Brief
Without the pictures, reproduce the entries below exactly.

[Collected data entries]
[Start of Attachment]
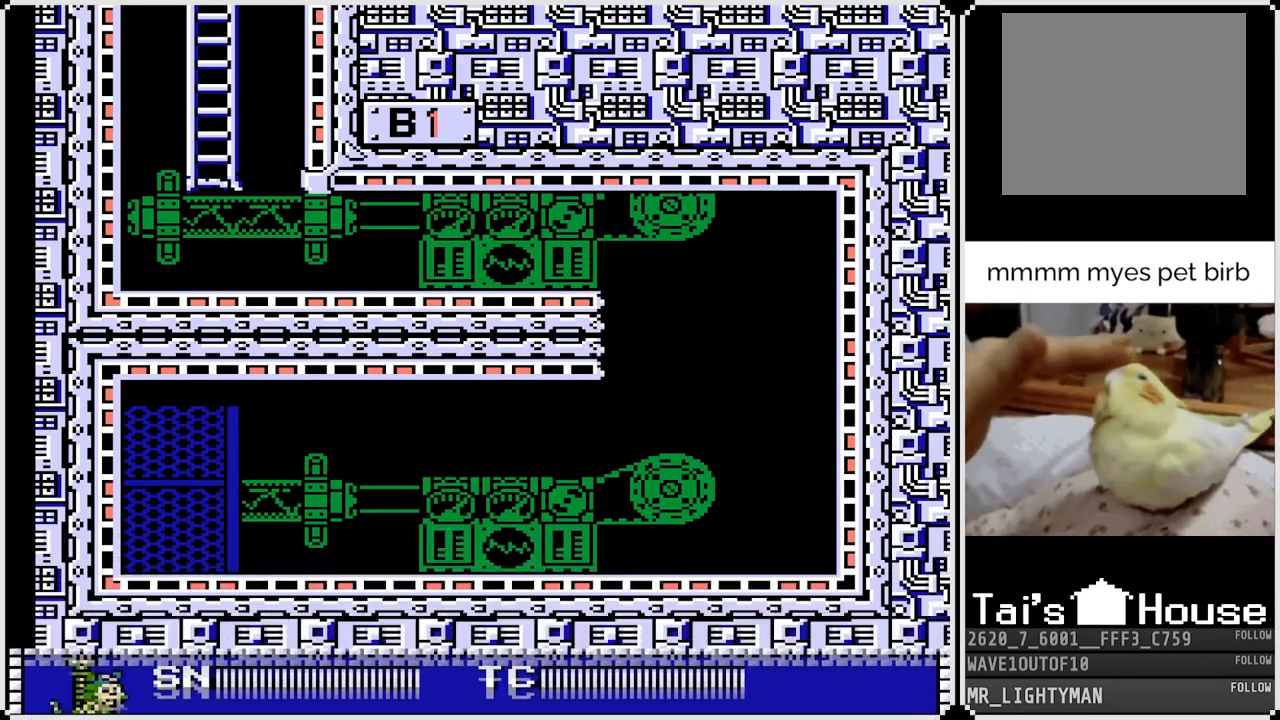
{"buttons": [], "left_stick": "center", "right_stick": "center", "events": [[150, "DPAD_LEFT", "down"], [217, "SQUARE", "down"], [267, "DPAD_LEFT", "up"], [350, "SQUARE", "up"]]}
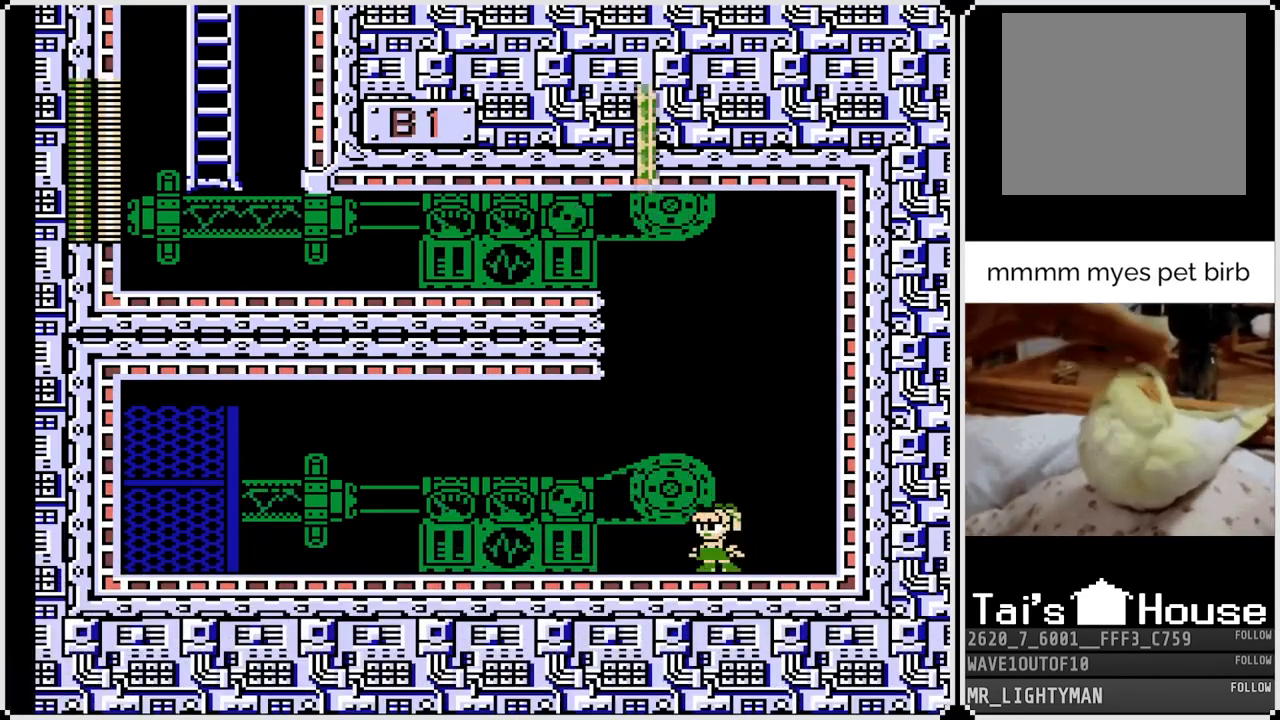
{"buttons": ["CROSS"], "left_stick": "center", "right_stick": "center", "events": [[33, "CROSS", "down"], [267, "DPAD_LEFT", "down"], [433, "DPAD_LEFT", "up"]]}
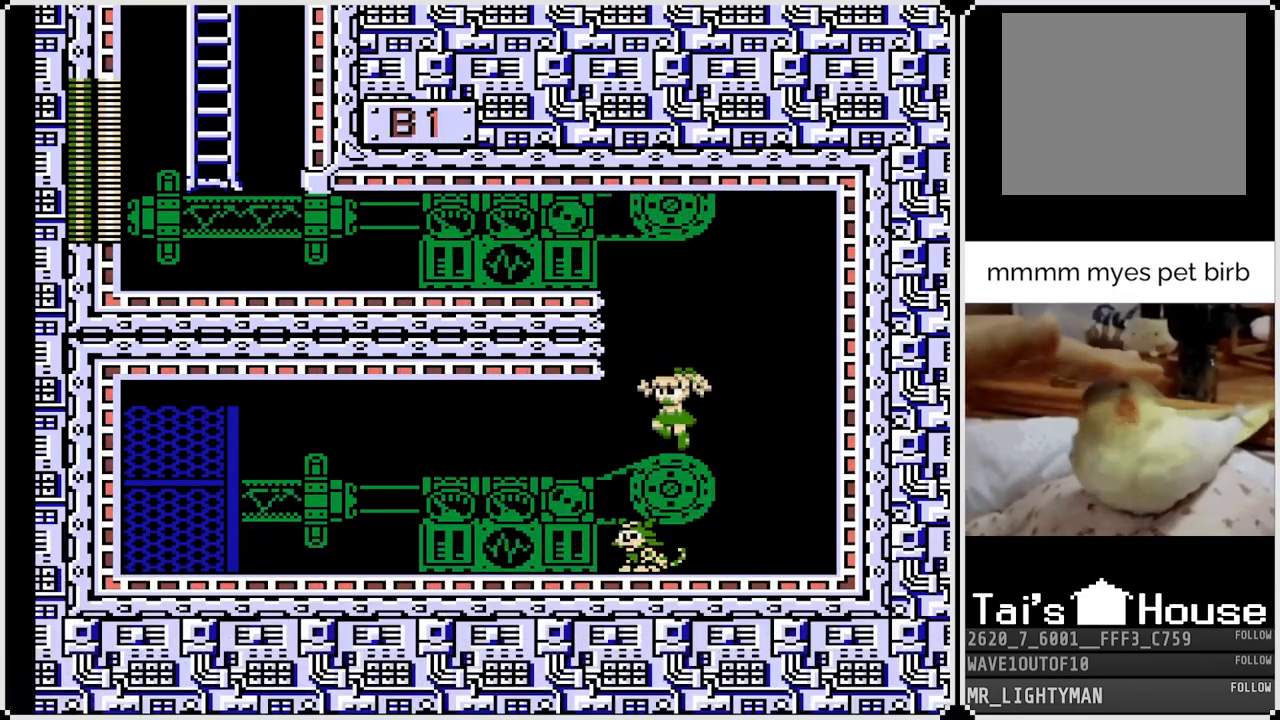
{"buttons": ["CROSS", "DPAD_LEFT"], "left_stick": "center", "right_stick": "center", "events": [[250, "DPAD_LEFT", "down"]]}
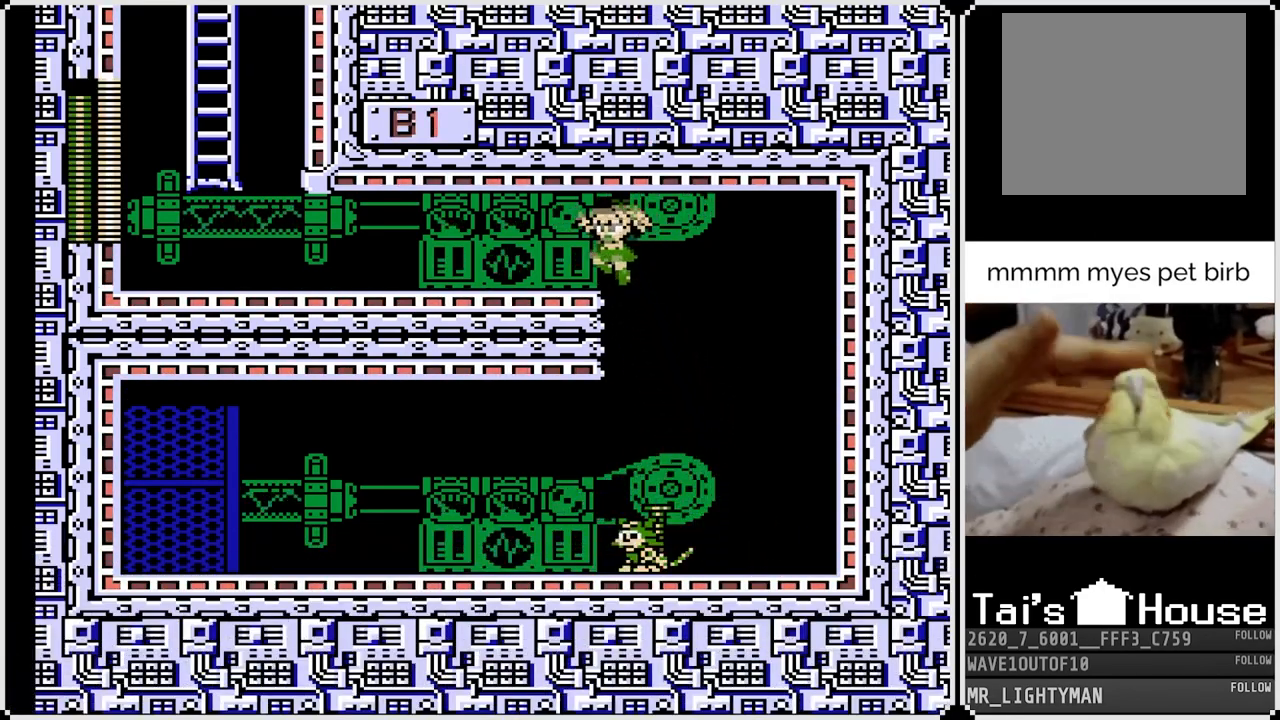
{"buttons": ["DPAD_LEFT"], "left_stick": "center", "right_stick": "center", "events": [[50, "CROSS", "up"]]}
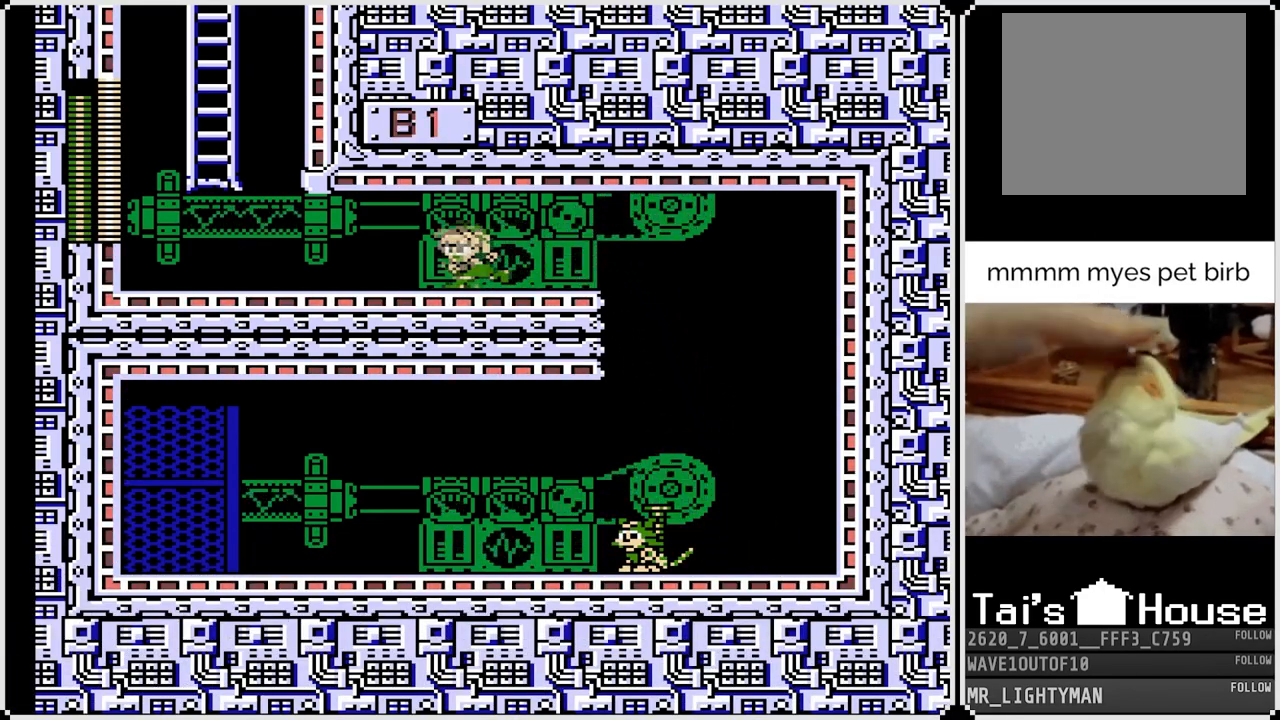
{"buttons": [], "left_stick": "center", "right_stick": "center", "events": [[167, "START", "down"], [250, "DPAD_LEFT", "up"], [350, "START", "up"]]}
[End of Attachment]
Result of this exercise
{"buttons": [], "left_stick": "center", "right_stick": "center", "events": [[150, "DPAD_LEFT", "down"], [217, "SQUARE", "down"], [267, "DPAD_LEFT", "up"], [350, "SQUARE", "up"]]}
{"buttons": ["CROSS"], "left_stick": "center", "right_stick": "center", "events": [[33, "CROSS", "down"], [267, "DPAD_LEFT", "down"], [433, "DPAD_LEFT", "up"]]}
{"buttons": ["CROSS", "DPAD_LEFT"], "left_stick": "center", "right_stick": "center", "events": [[250, "DPAD_LEFT", "down"]]}
{"buttons": ["DPAD_LEFT"], "left_stick": "center", "right_stick": "center", "events": [[50, "CROSS", "up"]]}
{"buttons": [], "left_stick": "center", "right_stick": "center", "events": [[167, "START", "down"], [250, "DPAD_LEFT", "up"], [350, "START", "up"]]}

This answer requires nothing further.